----- FRAGMENTO -----
Sobre la palabra coahuila (así, en minúsculas), se han tejido no pocas “traducciones”, todas falsas. Una vez más: se pretende que viene del náhuatl. En la región no había nahuatlatos. Lo traducen como “tierra de muchos árboles”, “tierra de muchas aguas”, “víbora paloma” (coatl-huila; a las palomas trigueras se les llamaba en Saltillo “güilotas”). Lo primero que hay que decir es que hay no menos de 18 grafías que aparecen en documentos coloniales: cavila, chuabila, coila, cuachila, guaguila, cuhahuila, quahuila, caula… ¿Por qué? Porque los españoles no comprendían la lengua y escribían lo que creían que habían escuchado.
En un libro reciente sacamos a la luz por primera vez el significado de la palabra. El capitán Diego Ramón tenía en 1716 una reunión con varios grupos indígenas al norte de la provincia. Conocía algo de sus lenguas. Informó al gobernador Antonio Ecay Múzquiz, que iba a Cuagüila, que quiere decir “adentro”. Recordemos que a Saltillo se le llamaba la “Llave de tierra adentro”, lo que confirma la expresión (tierra afuera era lo dominado; tierra adentro era lo desconocido o todavía no conquistado).
----- FILAS EXTRAÍDAS -----
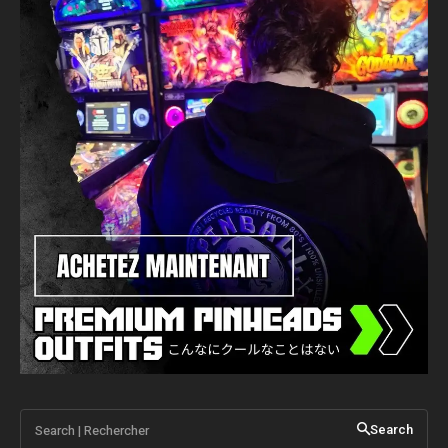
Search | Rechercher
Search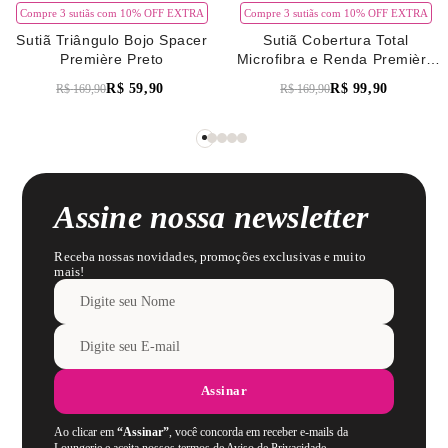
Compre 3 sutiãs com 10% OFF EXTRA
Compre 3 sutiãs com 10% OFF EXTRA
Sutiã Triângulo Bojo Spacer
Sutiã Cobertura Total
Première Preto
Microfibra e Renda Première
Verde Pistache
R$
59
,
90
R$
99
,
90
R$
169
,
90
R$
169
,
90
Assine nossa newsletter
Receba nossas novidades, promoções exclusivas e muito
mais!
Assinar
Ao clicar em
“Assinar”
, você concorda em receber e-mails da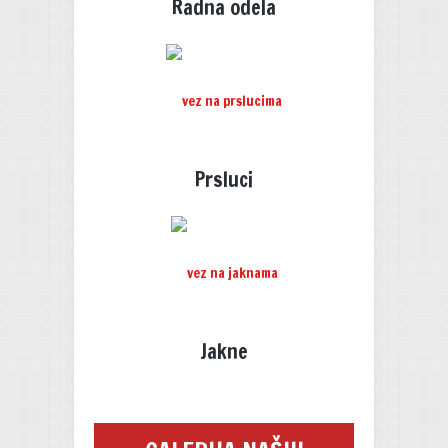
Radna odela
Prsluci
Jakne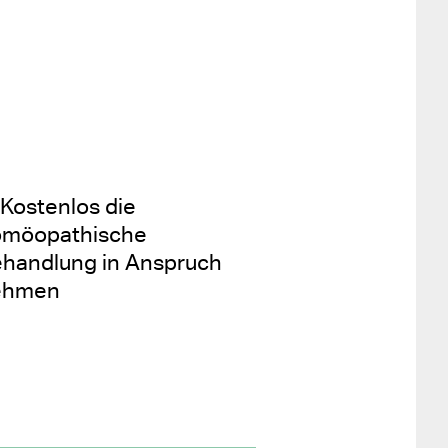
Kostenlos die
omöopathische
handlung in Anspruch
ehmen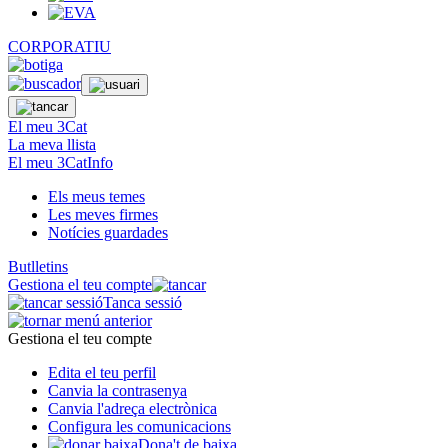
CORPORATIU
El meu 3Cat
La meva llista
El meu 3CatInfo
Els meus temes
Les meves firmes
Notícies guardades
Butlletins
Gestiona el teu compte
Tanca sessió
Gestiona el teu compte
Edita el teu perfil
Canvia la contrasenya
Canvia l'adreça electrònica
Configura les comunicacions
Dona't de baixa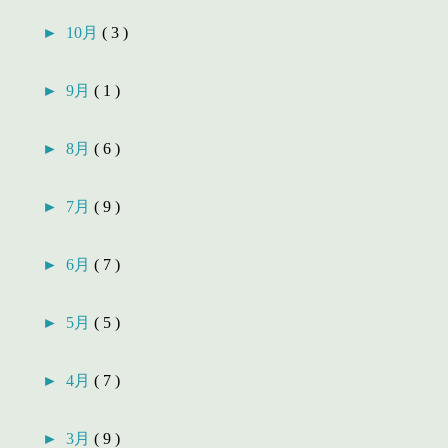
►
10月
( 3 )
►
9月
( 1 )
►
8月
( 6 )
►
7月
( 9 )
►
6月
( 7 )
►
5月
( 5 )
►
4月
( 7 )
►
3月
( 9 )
-----
----- FILAS EXTRAÍDAS -----
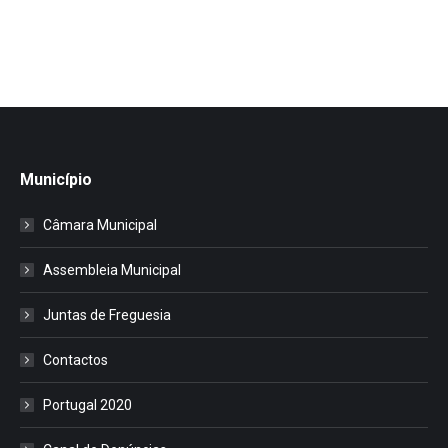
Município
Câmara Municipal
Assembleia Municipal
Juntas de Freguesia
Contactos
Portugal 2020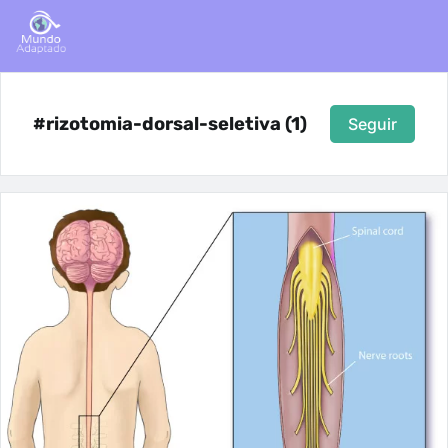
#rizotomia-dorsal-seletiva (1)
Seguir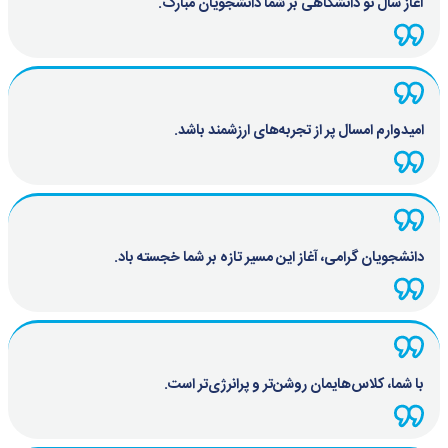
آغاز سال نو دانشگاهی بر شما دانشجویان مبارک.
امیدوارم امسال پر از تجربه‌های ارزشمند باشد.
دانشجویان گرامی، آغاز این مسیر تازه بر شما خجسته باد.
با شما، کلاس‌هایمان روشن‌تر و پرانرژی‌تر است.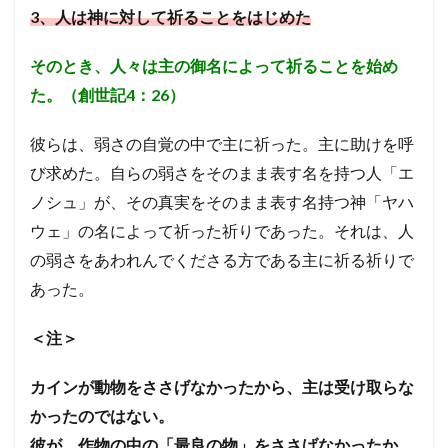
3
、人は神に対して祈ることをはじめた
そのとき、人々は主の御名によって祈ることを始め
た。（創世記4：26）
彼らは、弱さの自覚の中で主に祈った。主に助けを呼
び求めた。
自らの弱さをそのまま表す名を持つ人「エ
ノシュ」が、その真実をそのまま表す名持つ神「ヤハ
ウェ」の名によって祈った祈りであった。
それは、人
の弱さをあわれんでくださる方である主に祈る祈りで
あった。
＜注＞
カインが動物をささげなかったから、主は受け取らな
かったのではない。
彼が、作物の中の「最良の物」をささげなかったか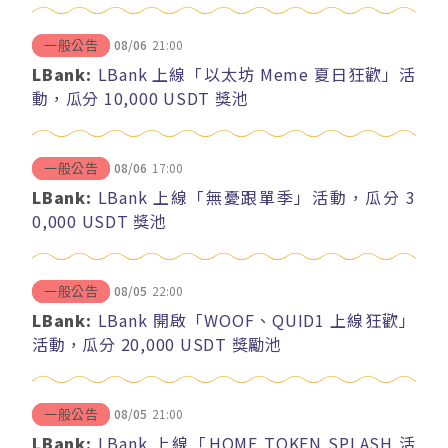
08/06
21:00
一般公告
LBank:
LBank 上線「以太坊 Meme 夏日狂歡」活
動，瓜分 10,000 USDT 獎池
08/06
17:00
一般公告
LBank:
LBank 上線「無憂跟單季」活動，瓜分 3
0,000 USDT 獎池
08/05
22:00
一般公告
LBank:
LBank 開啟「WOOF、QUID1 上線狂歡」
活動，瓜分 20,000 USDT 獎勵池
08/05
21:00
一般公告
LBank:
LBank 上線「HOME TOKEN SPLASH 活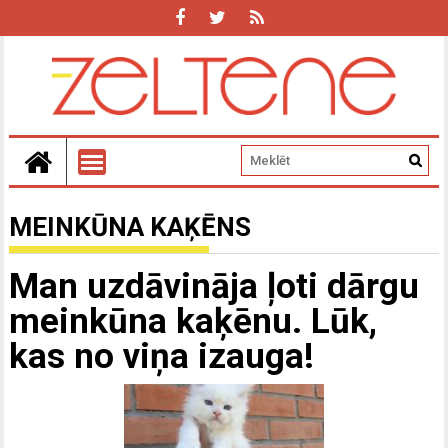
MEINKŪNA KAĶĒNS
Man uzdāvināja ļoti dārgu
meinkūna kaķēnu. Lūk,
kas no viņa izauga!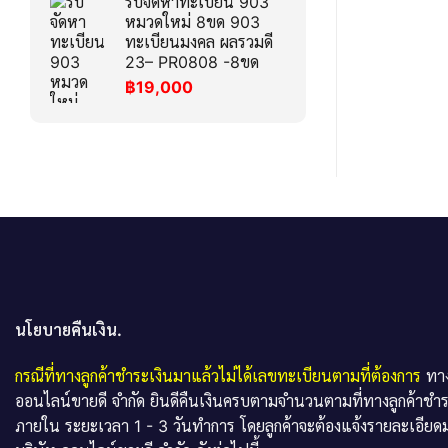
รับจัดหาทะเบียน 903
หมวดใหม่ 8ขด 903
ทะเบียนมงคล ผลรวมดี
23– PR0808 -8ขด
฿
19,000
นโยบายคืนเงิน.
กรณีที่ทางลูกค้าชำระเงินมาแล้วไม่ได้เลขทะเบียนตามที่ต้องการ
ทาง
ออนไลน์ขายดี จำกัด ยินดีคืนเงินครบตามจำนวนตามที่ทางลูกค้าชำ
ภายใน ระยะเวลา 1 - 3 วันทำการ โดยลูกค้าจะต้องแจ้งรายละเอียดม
-----
----- FILAS EXTRAÍDAS -----
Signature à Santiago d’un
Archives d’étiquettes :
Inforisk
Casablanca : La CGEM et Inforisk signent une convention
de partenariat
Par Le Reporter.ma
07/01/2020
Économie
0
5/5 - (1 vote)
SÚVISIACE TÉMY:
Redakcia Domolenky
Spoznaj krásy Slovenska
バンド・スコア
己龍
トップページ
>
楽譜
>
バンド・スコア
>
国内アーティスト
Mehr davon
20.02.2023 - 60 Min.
-----
TAREA:
Sigue escribiendo el fragmento sobre el origen de la palabra coahuila desde donde se queda. Las filas no tienen nada que ver con el fragmento.

RESPUESTA:
Hay varias poblaciones que llevan el nombre Santa Rosa. Las primeras se referían a Santa Rosa de Viterbo, santa italiana muy cercana a los franciscanos. Pero cuando fray Juan Larios fundó Santa Rosa de Santa María, hoy Múzquiz, se refería a la monja de Lima.
Nombras algo y lo marcas. Cuando se empezó a llamar a los habitantes de la Ciudad de México chilangos era término ofensivo. El mote se lo impusieron en Veracruz, es nahua y significa “los mechudos”. Los capitalinos ya se lo apropiaron, juegan con el nombre y publican la excelente revista Chilango.
Por el bautismo se diseña a un niño; se le impone una palabra a la que deberá responder, que es la que lo nombra. En el judaísmo se les atribuye nombre y se les marca con la circuncisión: a los varones Yahvé les graba el pene como signo de pertenencia. Adán no fue circuncidado, no tenía madre y, por ende, tampoco ombligo.